Friday, July 17, 2009

fantasy creatures have hearts (and livers) too

___________________

Japanese monster artists have created a vast menagerie of crazy creatures (or Kaiju 怪獣). the beloved Godzilla being a most notable specimen.

Godzilla/Gojira has always been a bad-ass, with her ability to breath fire, or breath ice, be radioactive, shoot lasers from her eyes, and various other things besides (depending on what model year we are talking). But if she eats some bad shrimp, does she get a stomachache like I do? Does she even have a stomach?

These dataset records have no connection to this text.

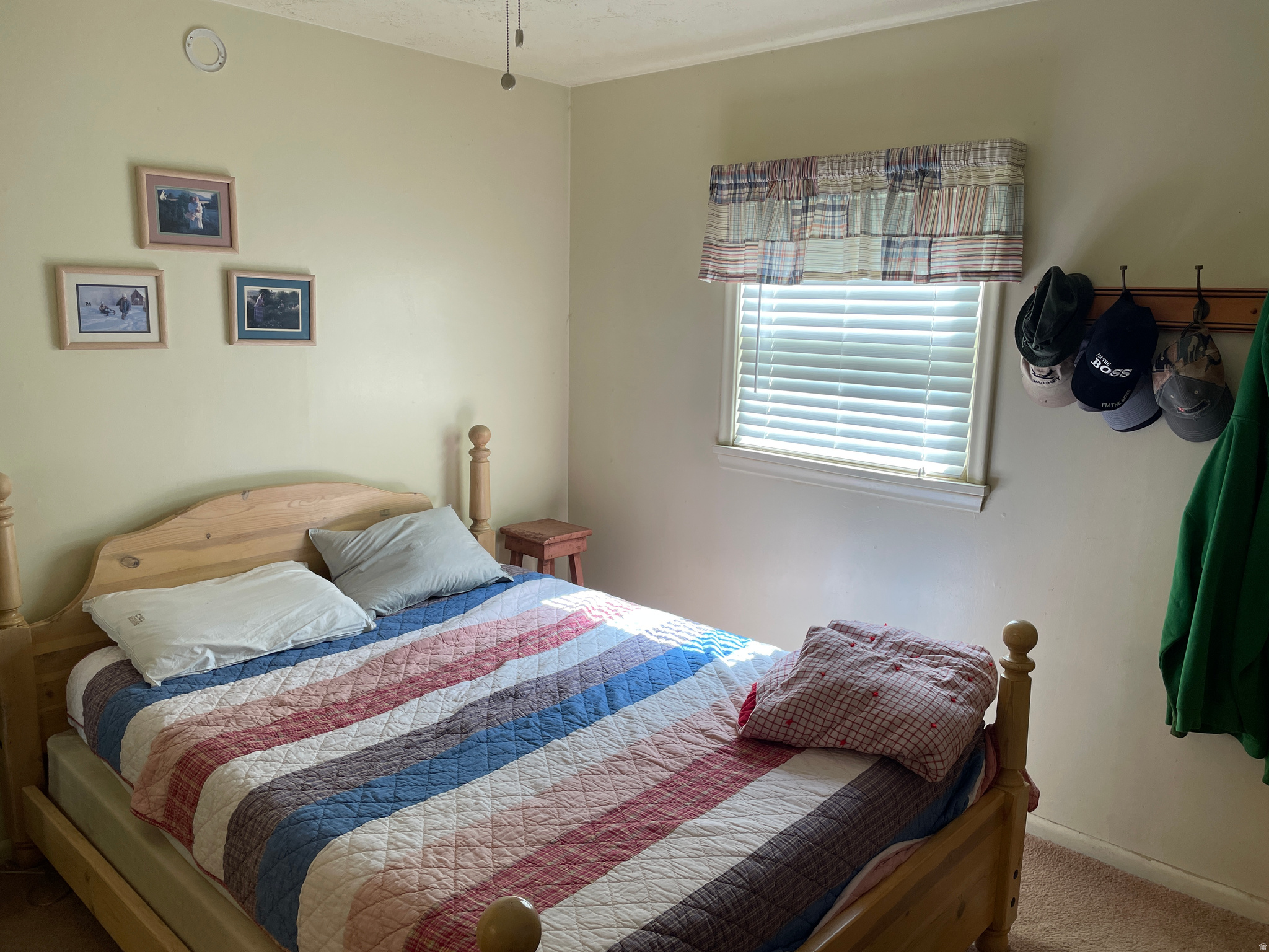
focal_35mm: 26
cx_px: 634
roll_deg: -0.3
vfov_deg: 53.1
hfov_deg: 67.3
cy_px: 476
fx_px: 953
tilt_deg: -10.1
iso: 64
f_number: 1.6
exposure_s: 1/120
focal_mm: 4.2
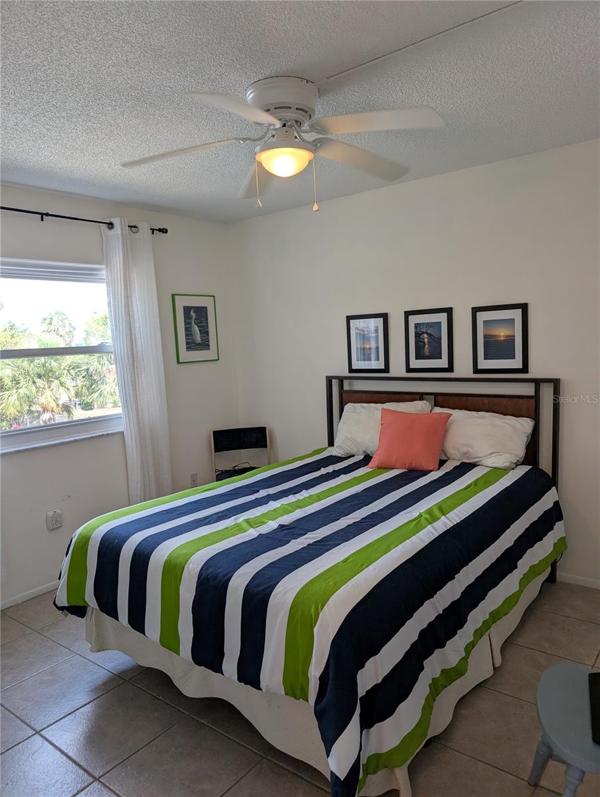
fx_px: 553
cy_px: 398
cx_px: 300
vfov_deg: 71.5
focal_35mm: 24
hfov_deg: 56.9
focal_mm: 6.9
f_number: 1.68
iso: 34
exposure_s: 1/118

Where fantasy meets the possibility of reality and myth finds embodiment is the place where a monster’s monsterful anatomy might also be imagined, and in detail. Every cause has an effect, as modern science has taught us, so it is only fair that some odd organs should underlie what otherwise would seem to be “super”natural abilities:

Godzilla’s purported ability to move her limbs with the complex grace beyond that of a Shaolin monk or drummer Buddy Rich, for example? Well, according the the anatomy chart here, we can leave that to the two subsidiary nerve ganglia in her that work like two “sub-brains” to process all that muscle control - one for the arms and one for the legs, respectively. What I love about this is that even in such a fiction lies the fact that many insects are built in just such a neurologically distributed way. When it comes to science, perhaps the matters of "fiction" and "non-fiction" are fuzzy at best...

A glimpse at some more Japanese monster anatomy charts can be found here.
Better still, the old-school Leuckhart charts
___________________
___________________
___________________

2 comments:

Mike said...

Unlike other tetrapods, Godzilla has twin proximal limb bones where we just have a boring femur. This would allow it to rotate its foot 360°. It would be an interesting anatomy exercise to get students to come up with names for these hitherto-undescribed bones...

andrew s.yang said...

Thanks for your expertise of this! Now I'm wondering if Gojira actually put this extra foot rotation into play - perhaps in doing card tricks for Mothra?